- [Try it] Could you echo every line of text from the records below, character for character, leaving the pictures out of your answer?

- [Source material]
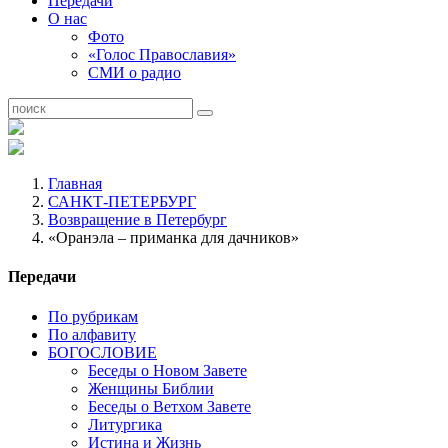
Передачи
О нас
Фото
«Голос Православия»
СМИ о радио
Главная
САНКТ-ПЕТЕРБУРГ
Возвращение в Петербург
«Оранэла – приманка для дачников»
Передачи
По рубрикам
По алфавиту
БОГОСЛОВИЕ
Беседы о Новом Завете
Женщины Библии
Беседы о Ветхом Завете
Литургика
Истина и Жизнь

- [Reply]
Передачи
О нас
Фото
«Голос Православия»
СМИ о радио
Главная
САНКТ-ПЕТЕРБУРГ
Возвращение в Петербург
«Оранэла – приманка для дачников»
Передачи
По рубрикам
По алфавиту
БОГОСЛОВИЕ
Беседы о Новом Завете
Женщины Библии
Беседы о Ветхом Завете
Литургика
Истина и Жизнь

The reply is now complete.